Pilzer wurde zwei Tage nach dem „Anschluss“ verhaftet, kam aber wenig später durch Intervention Albert Görings frei. Er emigrierte zunächst nach Rom/Italien und Anfang 1939 weiter nach Paris/Frankreich, wo er seine Frau und seine Söhne wieder traf, die über Zürich/Schweiz geflüchtet waren. Am 7. Juni 1939 starb Oskar Pilzer an den Folgen einer unsachgemäß durchgeführten Operation. Seine Witwe und seine Söhne konnten im Mai 1940 über Portugal nach Casablanca/Marokko emigrieren, von dort im August 1941 nach New York/USA.
Am 17. Juli 1942 wurde ihm der Grad aus rassistischen Gründen aberkannt, da er im Nationalsozialismus 'als Jude als eines akademischen Grades einer deutschen Hochschule unwürdig' galt.
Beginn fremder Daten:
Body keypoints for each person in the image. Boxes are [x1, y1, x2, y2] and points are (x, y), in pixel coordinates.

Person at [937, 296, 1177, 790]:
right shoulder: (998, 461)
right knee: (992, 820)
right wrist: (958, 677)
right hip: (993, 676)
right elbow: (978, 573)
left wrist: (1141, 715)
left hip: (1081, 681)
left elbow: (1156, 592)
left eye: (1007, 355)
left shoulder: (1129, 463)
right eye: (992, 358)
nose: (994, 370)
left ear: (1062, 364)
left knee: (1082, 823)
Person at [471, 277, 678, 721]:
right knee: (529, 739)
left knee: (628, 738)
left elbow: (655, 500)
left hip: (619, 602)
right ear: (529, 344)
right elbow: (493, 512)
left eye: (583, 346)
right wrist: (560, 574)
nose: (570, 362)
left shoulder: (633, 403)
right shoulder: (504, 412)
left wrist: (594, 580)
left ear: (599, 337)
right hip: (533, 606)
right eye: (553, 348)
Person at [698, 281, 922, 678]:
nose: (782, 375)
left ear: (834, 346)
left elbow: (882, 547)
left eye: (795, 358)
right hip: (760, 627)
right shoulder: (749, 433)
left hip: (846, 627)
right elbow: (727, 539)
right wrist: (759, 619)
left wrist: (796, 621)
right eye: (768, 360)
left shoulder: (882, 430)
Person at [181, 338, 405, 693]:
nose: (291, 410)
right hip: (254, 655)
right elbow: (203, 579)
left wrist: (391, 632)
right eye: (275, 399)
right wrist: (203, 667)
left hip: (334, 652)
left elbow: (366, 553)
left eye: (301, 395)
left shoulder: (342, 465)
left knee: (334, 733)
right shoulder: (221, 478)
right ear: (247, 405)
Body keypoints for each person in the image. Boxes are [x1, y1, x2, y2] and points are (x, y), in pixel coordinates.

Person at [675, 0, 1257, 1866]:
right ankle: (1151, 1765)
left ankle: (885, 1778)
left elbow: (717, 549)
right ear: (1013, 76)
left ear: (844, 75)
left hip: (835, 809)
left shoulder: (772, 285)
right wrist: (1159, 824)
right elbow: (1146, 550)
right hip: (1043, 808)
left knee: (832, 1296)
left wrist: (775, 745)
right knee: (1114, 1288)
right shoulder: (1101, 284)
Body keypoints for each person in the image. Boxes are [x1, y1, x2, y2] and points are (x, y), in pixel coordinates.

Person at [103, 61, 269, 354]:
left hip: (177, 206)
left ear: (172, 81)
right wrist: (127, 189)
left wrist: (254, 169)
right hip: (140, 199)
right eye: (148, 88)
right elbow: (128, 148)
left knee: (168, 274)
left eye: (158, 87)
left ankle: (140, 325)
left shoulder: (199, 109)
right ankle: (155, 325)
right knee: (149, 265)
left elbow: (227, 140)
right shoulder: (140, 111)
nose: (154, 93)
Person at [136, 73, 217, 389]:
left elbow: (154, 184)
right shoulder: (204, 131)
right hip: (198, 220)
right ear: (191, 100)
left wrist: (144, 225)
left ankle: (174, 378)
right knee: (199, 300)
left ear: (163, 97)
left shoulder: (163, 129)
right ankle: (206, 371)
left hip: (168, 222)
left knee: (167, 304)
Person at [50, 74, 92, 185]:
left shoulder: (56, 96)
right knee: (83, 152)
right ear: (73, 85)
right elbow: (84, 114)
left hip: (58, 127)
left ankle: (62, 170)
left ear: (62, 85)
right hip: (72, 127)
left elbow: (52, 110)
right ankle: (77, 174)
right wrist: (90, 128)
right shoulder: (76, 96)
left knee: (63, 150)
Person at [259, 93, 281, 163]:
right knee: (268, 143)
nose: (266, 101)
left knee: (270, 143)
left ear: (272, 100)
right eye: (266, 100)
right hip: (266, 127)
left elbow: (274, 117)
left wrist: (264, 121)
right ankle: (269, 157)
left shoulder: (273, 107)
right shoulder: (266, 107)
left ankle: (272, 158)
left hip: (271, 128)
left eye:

Erst 13 Jahre nach der Aberkennung und lange nach dem Ende des Nationalsozialismus wurde ihm der Doktorgrad am 15. Mai 1955 wieder zuerkannt, bzw. die Aberkennung für 'von Anfang an nichtig' erklärt.
Am 6. November 2013, enthüllte der Österreichische Rundfunk (ORF) an der Halle 1 der Filmstadt Wien am Rosenhügel eine Gedenktafel zu Ehren Oskar Pilzers. Anschließend fand die Präsentation der neuen Dokumentation "Oskar Pilzer – Die bewegte Geschichte der Wiener Filmateliers" statt. Unter den Ehrengästen des Gedenkaktes fand sich der bereits 92-jährige Sohn George Pilzer, New York.
Lit.: Armin LOAKER, Oskar Pilzer und die österreichische Filmwirtschaft der dreißiger Jahre, in: Eleonore Lappin: Juden und Film, Wien 2004, 37-56; Der Standard 2006; ORF 2013.